Background: Confusion is common among ill patients and has broad consequences for their care and well-being. The prevalence of confusion in hospice patients is unknown.

Objectives: Describe the prevalence, severity, and manifestations of nurse-identified confusion and estimate the prevalence of delirium in hospice patients.

Design: Cross-sectional descriptive study.

Setting: Nineteen hospices in the Population-based Palliative Care Research Network (PoPCRN).

Patients: Adult patients receiving care from participating hospices, February 15 to April 1, 2000. MEASUREMENT/ANALYSIS: Hospice nurses estimated prevalence, severity, behavioral manifestations, and consequences of confusion during the preceding week. Confused and nonconfused patients were compared using standard bivariate and stratification techniques. Logistic regression identified manifestations associated with problematic confusion.
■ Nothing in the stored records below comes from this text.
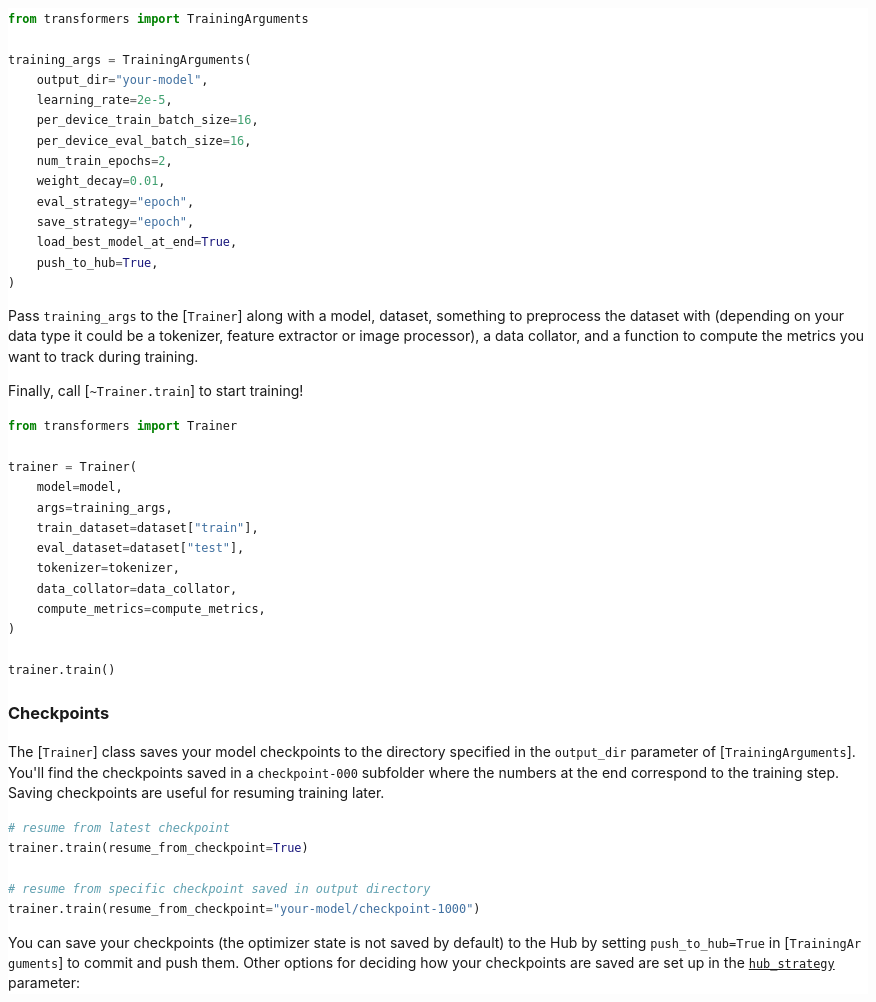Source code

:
 ```py
from transformers import TrainingArguments

training_args = TrainingArguments(
    output_dir="your-model",
    learning_rate=2e-5,
    per_device_train_batch_size=16,
    per_device_eval_batch_size=16,
    num_train_epochs=2,
    weight_decay=0.01,
    eval_strategy="epoch",
    save_strategy="epoch",
    load_best_model_at_end=True,
    push_to_hub=True,
)
```

Pass `training_args` to the [`Trainer`] along with a model, dataset, something to preprocess the dataset with (depending on your data type it could be a tokenizer, feature extractor or image processor), a data collator, and a function to compute the metrics you want to track during training.

Finally, call [`~Trainer.train`] to start training!

```py
from transformers import Trainer

trainer = Trainer(
    model=model,
    args=training_args,
    train_dataset=dataset["train"],
    eval_dataset=dataset["test"],
    tokenizer=tokenizer,
    data_collator=data_collator,
    compute_metrics=compute_metrics,
)

trainer.train()
```

### Checkpoints

The [`Trainer`] class saves your model checkpoints to the directory specified in the `output_dir` parameter of [`TrainingArguments`]. You'll find the checkpoints saved in a `checkpoint-000` subfolder where the numbers at the end correspond to the training step. Saving checkpoints are useful for resuming training later.

```py
# resume from latest checkpoint
trainer.train(resume_from_checkpoint=True)

# resume from specific checkpoint saved in output directory
trainer.train(resume_from_checkpoint="your-model/checkpoint-1000")
```

You can save your checkpoints (the optimizer state is not saved by default) to the Hub by setting `push_to_hub=True` in [`TrainingArguments`] to commit and push them. Other options for deciding how your checkpoints are saved are set up in the [`hub_strategy`](https://huggingface.co/docs/transformers/main_classes/trainer#transformers.TrainingArguments.hub_strategy) parameter:
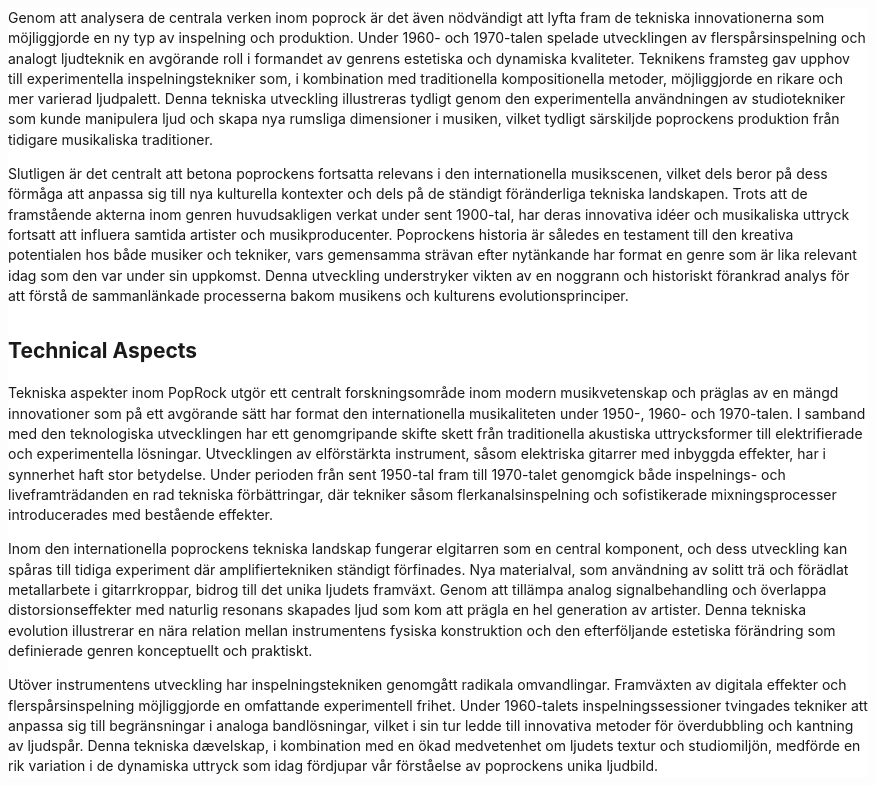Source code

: Genom att analysera de centrala verken inom poprock är det även nödvändigt att lyfta fram de
tekniska innovationerna som möjliggjorde en ny typ av inspelning och produktion. Under 1960- och
1970-talen spelade utvecklingen av flerspårsinspelning och analogt ljudteknik en avgörande roll i
formandet av genrens estetiska och dynamiska kvaliteter. Teknikens framsteg gav upphov till
experimentella inspelningstekniker som, i kombination med traditionella kompositionella metoder,
möjliggjorde en rikare och mer varierad ljudpalett. Denna tekniska utveckling illustreras tydligt
genom den experimentella användningen av studiotekniker som kunde manipulera ljud och skapa nya
rumsliga dimensioner i musiken, vilket tydligt särskiljde poprockens produktion från tidigare
musikaliska traditioner.

Slutligen är det centralt att betona poprockens fortsatta relevans i den internationella
musikscenen, vilket dels beror på dess förmåga att anpassa sig till nya kulturella kontexter och
dels på de ständigt föränderliga tekniska landskapen. Trots att de framstående akterna inom genren
huvudsakligen verkat under sent 1900-tal, har deras innovativa idéer och musikaliska uttryck
fortsatt att influera samtida artister och musikproducenter. Poprockens historia är således en
testament till den kreativa potentialen hos både musiker och tekniker, vars gemensamma strävan efter
nytänkande har format en genre som är lika relevant idag som den var under sin uppkomst. Denna
utveckling understryker vikten av en noggrann och historiskt förankrad analys för att förstå de
sammanlänkade processerna bakom musikens och kulturens evolutionsprinciper.

## Technical Aspects

Tekniska aspekter inom PopRock utgör ett centralt forskningsområde inom modern musikvetenskap och
präglas av en mängd innovationer som på ett avgörande sätt har format den internationella
musikaliteten under 1950-, 1960- och 1970-talen. I samband med den teknologiska utvecklingen har ett
genomgripande skifte skett från traditionella akustiska uttrycksformer till elektrifierade och
experimentella lösningar. Utvecklingen av elförstärkta instrument, såsom elektriska gitarrer med
inbyggda effekter, har i synnerhet haft stor betydelse. Under perioden från sent 1950-tal fram till
1970-talet genomgick både inspelnings- och liveframträdanden en rad tekniska förbättringar, där
tekniker såsom flerkanalsinspelning och sofistikerade mixningsprocesser introducerades med bestående
effekter.

Inom den internationella poprockens tekniska landskap fungerar elgitarren som en central komponent,
och dess utveckling kan spåras till tidiga experiment där amplifiertekniken ständigt förfinades. Nya
materialval, som användning av solitt trä och förädlat metallarbete i gitarrkroppar, bidrog till det
unika ljudets framväxt. Genom att tillämpa analog signalbehandling och överlappa distorsionseffekter
med naturlig resonans skapades ljud som kom att prägla en hel generation av artister. Denna tekniska
evolution illustrerar en nära relation mellan instrumentens fysiska konstruktion och den
efterföljande estetiska förändring som definierade genren konceptuellt och praktiskt.

Utöver instrumentens utveckling har inspelningstekniken genomgått radikala omvandlingar. Framväxten
av digitala effekter och flerspårsinspelning möjliggjorde en omfattande experimentell frihet. Under
1960-talets inspelningssessioner tvingades tekniker att anpassa sig till begränsningar i analoga
bandlösningar, vilket i sin tur ledde till innovativa metoder för överdubbling och kantning av
ljudspår. Denna tekniska dævelskap, i kombination med en ökad medvetenhet om ljudets textur och
studiomiljön, medförde en rik variation i de dynamiska uttryck som idag fördjupar vår förståelse av
poprockens unika ljudbild.
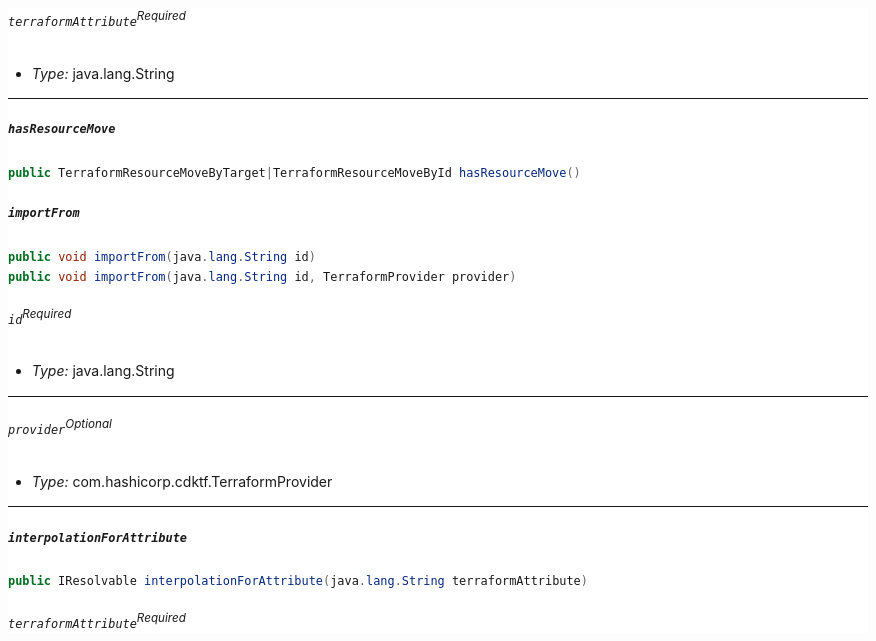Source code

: ###### `terraformAttribute`<sup>Required</sup> <a name="terraformAttribute" id="@cdktf/provider-gitlab.projectIntegrationMicrosoftTeams.ProjectIntegrationMicrosoftTeams.getStringMapAttribute.parameter.terraformAttribute"></a>

- *Type:* java.lang.String

---

##### `hasResourceMove` <a name="hasResourceMove" id="@cdktf/provider-gitlab.projectIntegrationMicrosoftTeams.ProjectIntegrationMicrosoftTeams.hasResourceMove"></a>

```java
public TerraformResourceMoveByTarget|TerraformResourceMoveById hasResourceMove()
```

##### `importFrom` <a name="importFrom" id="@cdktf/provider-gitlab.projectIntegrationMicrosoftTeams.ProjectIntegrationMicrosoftTeams.importFrom"></a>

```java
public void importFrom(java.lang.String id)
public void importFrom(java.lang.String id, TerraformProvider provider)
```

###### `id`<sup>Required</sup> <a name="id" id="@cdktf/provider-gitlab.projectIntegrationMicrosoftTeams.ProjectIntegrationMicrosoftTeams.importFrom.parameter.id"></a>

- *Type:* java.lang.String

---

###### `provider`<sup>Optional</sup> <a name="provider" id="@cdktf/provider-gitlab.projectIntegrationMicrosoftTeams.ProjectIntegrationMicrosoftTeams.importFrom.parameter.provider"></a>

- *Type:* com.hashicorp.cdktf.TerraformProvider

---

##### `interpolationForAttribute` <a name="interpolationForAttribute" id="@cdktf/provider-gitlab.projectIntegrationMicrosoftTeams.ProjectIntegrationMicrosoftTeams.interpolationForAttribute"></a>

```java
public IResolvable interpolationForAttribute(java.lang.String terraformAttribute)
```

###### `terraformAttribute`<sup>Required</sup> <a name="terraformAttribute" id="@cdktf/provider-gitlab.projectIntegrationMicrosoftTeams.ProjectIntegrationMicrosoftTeams.interpolationForAttribute.parameter.terraformAttribute"></a>

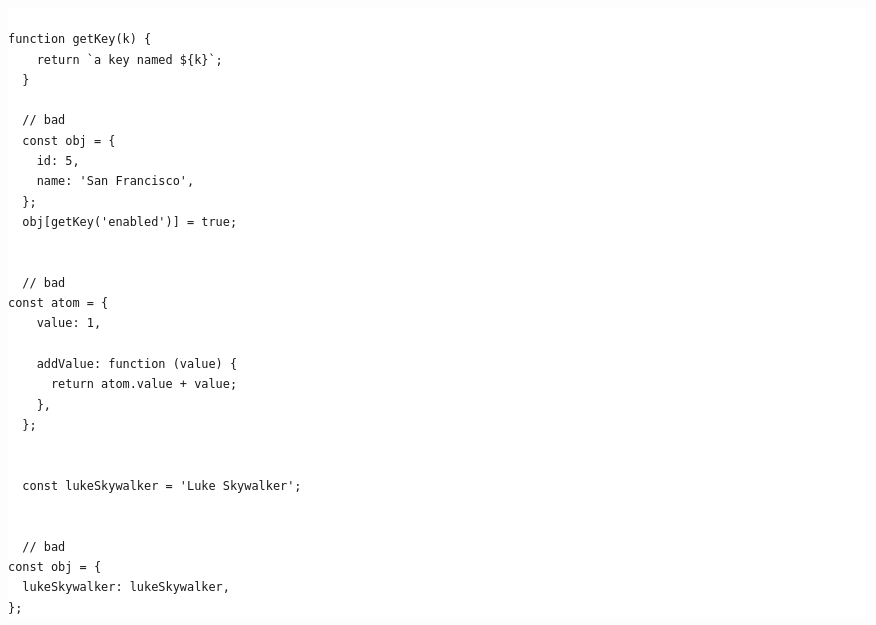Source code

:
 ```

function getKey(k) {
    return `a key named ${k}`;
  }
  
  // bad
  const obj = {
    id: 5,
    name: 'San Francisco',
  };
  obj[getKey('enabled')] = true;


  // bad
const atom = {
    value: 1,
  
    addValue: function (value) {
      return atom.value + value;
    },
  };


  const lukeSkywalker = 'Luke Skywalker';


  // bad
const obj = {
  lukeSkywalker: lukeSkywalker,
};
```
Results: Median age of the 299 patients was 78 years; 59% were female, 52% lived at home, and cancer was the most common diagnosis (54%). Fifty percent were confused during the preceding week, 36% of those were severely confused or disabled by confusion. Compared with nonconfused patients, confused patients were less likely to have cancer (64% vs. 43%, p < or = 0.001) and more likely to live in nursing home/assisted living (21% vs. 33%, p < or = 0.01). Disorientation to time or place, impaired short-term memory, drowsiness, and easy distractibility were common manifestations of confusion. When present, confusion caused a problem for the patient, someone else, or both 79% of the time. Inappropriate mood, cancer diagnosis, agitation, and age were the variables predicting problematic confusion. Only 14% of confused patients met criteria for delirium.

Conclusions: Confusion among hospice patients was common, frequently severe, and usually problematic.